UrbanXrisis said:
what is the difference between curved space and curved spacetime?
Imagine that you draw a plot of position vs time on a sheet of paper. This is gvien the name a "space-time diagram".
Now, we usually draw space-time diagrams on a flat sheet of paper. This is called "flat-spacetime".
We can, however, envision what happens if we drew space-time diagrams on a curved piece of paper. One way of envisioning curvature is to use the 2-d surface of a 3-d object, so we can imagine drawing our space-time diagrams on the surface of a sphere.

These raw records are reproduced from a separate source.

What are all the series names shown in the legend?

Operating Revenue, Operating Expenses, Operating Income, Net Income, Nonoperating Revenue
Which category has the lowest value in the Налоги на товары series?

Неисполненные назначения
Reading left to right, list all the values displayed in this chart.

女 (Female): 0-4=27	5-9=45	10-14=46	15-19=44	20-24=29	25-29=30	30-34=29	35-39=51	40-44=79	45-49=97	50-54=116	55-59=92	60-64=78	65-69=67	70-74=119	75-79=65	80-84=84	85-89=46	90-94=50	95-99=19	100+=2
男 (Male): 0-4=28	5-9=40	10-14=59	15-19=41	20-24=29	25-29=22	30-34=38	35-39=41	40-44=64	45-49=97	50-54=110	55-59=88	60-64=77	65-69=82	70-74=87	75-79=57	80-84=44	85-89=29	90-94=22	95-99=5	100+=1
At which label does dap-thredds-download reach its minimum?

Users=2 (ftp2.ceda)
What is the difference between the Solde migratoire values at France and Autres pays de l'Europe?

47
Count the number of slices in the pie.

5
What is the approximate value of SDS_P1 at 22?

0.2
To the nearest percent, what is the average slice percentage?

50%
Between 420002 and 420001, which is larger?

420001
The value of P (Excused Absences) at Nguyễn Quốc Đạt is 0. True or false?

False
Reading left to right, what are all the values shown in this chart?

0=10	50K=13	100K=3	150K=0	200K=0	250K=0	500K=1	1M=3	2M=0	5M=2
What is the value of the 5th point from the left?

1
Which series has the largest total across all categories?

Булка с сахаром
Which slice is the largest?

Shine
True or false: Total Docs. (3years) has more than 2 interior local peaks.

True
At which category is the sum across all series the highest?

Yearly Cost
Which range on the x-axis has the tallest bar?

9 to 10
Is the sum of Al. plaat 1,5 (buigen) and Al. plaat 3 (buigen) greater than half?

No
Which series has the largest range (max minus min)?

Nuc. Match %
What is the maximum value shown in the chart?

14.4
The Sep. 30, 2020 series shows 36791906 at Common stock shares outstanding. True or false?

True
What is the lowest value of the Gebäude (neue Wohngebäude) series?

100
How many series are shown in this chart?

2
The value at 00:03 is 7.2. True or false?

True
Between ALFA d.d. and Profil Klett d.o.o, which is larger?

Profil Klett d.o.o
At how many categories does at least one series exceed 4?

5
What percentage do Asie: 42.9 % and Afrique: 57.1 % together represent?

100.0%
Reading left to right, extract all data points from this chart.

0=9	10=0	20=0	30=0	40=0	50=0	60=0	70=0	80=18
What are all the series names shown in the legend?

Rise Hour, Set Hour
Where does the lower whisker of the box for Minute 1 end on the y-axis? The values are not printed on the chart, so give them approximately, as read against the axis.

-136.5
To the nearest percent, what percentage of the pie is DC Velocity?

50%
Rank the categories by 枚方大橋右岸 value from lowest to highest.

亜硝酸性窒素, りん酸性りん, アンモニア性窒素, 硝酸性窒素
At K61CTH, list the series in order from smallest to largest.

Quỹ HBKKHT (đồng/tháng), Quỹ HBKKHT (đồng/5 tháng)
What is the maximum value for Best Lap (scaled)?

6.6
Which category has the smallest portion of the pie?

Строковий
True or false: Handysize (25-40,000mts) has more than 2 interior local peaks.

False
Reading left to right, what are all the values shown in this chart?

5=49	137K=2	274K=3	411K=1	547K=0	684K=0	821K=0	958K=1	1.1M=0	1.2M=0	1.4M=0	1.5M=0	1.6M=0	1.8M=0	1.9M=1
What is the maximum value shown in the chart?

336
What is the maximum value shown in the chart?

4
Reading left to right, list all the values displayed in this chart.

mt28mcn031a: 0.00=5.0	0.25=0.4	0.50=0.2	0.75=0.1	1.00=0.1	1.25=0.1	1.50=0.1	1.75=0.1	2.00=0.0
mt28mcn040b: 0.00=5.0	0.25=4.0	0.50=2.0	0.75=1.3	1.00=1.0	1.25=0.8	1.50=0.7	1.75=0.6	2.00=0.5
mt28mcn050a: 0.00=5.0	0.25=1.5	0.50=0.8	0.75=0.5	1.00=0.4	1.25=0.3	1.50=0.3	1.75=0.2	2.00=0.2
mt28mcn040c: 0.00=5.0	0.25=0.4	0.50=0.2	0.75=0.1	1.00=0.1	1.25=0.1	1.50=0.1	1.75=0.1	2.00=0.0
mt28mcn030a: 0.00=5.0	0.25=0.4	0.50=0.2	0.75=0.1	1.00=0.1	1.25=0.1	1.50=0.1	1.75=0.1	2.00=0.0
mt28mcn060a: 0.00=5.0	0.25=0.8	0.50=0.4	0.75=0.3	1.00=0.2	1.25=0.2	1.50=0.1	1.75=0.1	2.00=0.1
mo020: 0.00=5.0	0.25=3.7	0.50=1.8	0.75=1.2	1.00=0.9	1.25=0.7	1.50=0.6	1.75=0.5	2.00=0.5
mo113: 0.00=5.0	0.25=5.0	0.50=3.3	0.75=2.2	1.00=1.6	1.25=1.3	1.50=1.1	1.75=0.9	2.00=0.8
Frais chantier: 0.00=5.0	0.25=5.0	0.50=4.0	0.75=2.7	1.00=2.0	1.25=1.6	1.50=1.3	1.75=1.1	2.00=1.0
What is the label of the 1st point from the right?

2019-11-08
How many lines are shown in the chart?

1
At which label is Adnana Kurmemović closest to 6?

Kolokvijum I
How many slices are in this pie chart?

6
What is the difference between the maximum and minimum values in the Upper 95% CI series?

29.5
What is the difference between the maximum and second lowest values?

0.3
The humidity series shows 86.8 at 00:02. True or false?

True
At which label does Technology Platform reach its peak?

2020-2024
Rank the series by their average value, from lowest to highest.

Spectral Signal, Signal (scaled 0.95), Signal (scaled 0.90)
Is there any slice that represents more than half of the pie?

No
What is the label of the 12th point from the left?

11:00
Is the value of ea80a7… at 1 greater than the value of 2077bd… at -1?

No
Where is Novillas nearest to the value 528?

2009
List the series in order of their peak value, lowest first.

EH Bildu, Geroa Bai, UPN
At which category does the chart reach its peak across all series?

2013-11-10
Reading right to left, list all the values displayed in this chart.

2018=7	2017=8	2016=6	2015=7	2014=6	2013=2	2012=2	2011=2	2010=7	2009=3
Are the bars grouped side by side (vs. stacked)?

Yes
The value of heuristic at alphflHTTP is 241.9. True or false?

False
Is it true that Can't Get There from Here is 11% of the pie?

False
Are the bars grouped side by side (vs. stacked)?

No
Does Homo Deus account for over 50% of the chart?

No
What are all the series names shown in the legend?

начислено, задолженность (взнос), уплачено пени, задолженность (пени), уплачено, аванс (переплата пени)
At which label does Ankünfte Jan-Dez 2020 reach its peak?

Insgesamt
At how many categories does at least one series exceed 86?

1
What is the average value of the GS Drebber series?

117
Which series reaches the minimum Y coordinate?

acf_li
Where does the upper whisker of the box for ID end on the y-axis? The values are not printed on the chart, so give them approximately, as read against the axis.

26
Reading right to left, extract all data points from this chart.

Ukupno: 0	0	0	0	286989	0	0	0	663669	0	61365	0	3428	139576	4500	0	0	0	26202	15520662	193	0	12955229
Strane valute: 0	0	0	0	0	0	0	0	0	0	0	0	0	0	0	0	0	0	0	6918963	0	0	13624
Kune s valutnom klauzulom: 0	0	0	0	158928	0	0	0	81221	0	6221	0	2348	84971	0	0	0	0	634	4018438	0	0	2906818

We can only actually do this physically for the simplest case, which is one space dimension and one time dimension. This gives us a two dimensional plot which we can then draw on the 2-dimensional surface of the sphere.
This may seem like a totally crazy idea, but when you follow through with it, you see that the result of drawing your space-time diagrams on a curved surface is that objects act like they have forces acting on them - they act just like they are being attracted by gravity.
On a flat sheet of paper, two people starting out with different velocities always move away from each other, getting further and further apart with time.
Exercise: draw the space-time diagram of two people with different velocities. (It's too hard to do it in ascii).
Now imagine drawing the same diagram on the surface of a sphere. Remember that "straight lines" on the surface of a sphere, geodesics, are "great circles".
(A diagram would be great here, wouldn't it? Too hard in ascii, though).
If you follow dodo's example in the link I mentioned above, a person following a "straight line" would follow a line of longitude on the sphere, starting (say) at the south pole and moving north.
Now we see an interesting result - two obsrevers, that start with the same velocity, do not continue to separate. They reach a maximum distance, and then start approaching each other!
It is very much as if the two obsevers were experiencing an attractive force. This idea, of geodesic deviation, shows how curvature can cause something that acts like a force.
Note that it's not just space that's curved. We've plotted a space-time diagram on a curved sheet of paper, so we say that space-time is curved.